Given text ::
---*---

The New York Times -- NEW DELHI, India

The resurgent Taliban have embarked on a strategy of small guerrilla attacks intended to frustrate and steadily bleed U.S. forces in Afghanistan and to force the United States to expend billions of dollars in military costs, according to two Taliban officials interviewed recently.

Hajji Ibrahim, who identified himself as a Taliban commander, said the group’s goal was to tie down the United States in Afghanistan and force it to spend huge sums responding to limited attacks that draw U.S. forces “here to there, here to there.” He confidently predicted that the United States, sapped by a slow, costly and grinding conflict, would abandon Afghanistan after two to three years, and repeatedly compared the current situation with the defeat of Soviet forces in Afghanistan in the 1980s.

“How is it possible that America will continue to do these things for many years?” he asked, pointing out that it cost virtually nothing for a single Taliban fighter to plant a land mine. “Just think -- one plane -- how much is it to take off and land?”

---*---

Data to examine ::
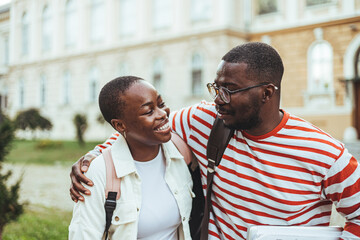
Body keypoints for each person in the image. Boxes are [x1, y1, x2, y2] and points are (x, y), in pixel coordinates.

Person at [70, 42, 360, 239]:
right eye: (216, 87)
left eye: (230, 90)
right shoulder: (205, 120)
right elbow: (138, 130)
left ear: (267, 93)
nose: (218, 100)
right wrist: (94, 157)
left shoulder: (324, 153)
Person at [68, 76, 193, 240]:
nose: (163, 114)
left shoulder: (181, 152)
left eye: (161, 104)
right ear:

---*---

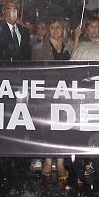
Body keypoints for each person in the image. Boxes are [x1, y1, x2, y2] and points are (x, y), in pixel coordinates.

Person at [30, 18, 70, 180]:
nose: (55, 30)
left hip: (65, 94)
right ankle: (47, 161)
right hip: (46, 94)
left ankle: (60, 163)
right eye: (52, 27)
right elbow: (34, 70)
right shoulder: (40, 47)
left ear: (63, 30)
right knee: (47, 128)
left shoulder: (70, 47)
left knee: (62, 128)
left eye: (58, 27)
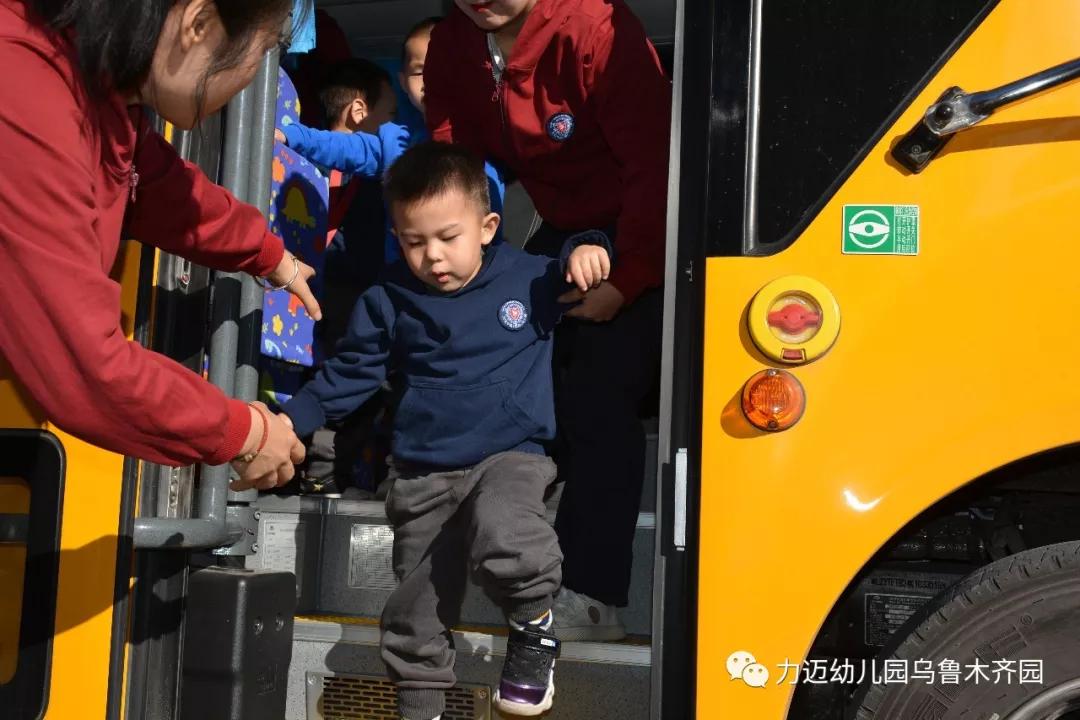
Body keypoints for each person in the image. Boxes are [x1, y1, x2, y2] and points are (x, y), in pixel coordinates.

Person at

---*---

Work instruction A :: In the news report on Taliban strategy, rewrite the part from "The resurgent Taliban" to "in the 1980s.", swapping in "field leader" wherever "commander" appears.
Work instruction B :: Carry on the news report about the Taliban's guerrilla strategy from its last sentence.

Expected answer A ::
The resurgent Taliban have embarked on a strategy of small guerrilla attacks intended to frustrate and steadily bleed U.S. forces in Afghanistan and to force the United States to expend billions of dollars in military costs, according to two Taliban officials interviewed recently.

Hajji Ibrahim, who identified himself as a Taliban field leader, said the group’s goal was to tie down the United States in Afghanistan and force it to spend huge sums responding to limited attacks that draw U.S. forces “here to there, here to there.” He confidently predicted that the United States, sapped by a slow, costly and grinding conflict, would abandon Afghanistan after two to three years, and repeatedly compared the current situation with the defeat of Soviet forces in Afghanistan in the 1980s.

Expected answer B ::
Hajji Latif, who identified himself as a Taliban spokesman, said the fugitive Taliban leader, Mullah Omar, was commanding Taliban forces from his hideout in Afghanistan. While claiming that U.S. troops are overstretched in Iraq and Afghanistan, Latif called for volunteers around the world to aid the Taliban and said he hoped the United States would open new fronts in the campaign against terrorism.

“We are offering prayers that they should start in one or two more places,” he said. “When America goes to open one or two more places it will be good for Muslims.”

The two men were interviewed separately and on the condition that the country in which they spoke not be identified. They also asked that their real names not be disclosed, and gave only their noms de guerre. Their claims could not be independently confirmed.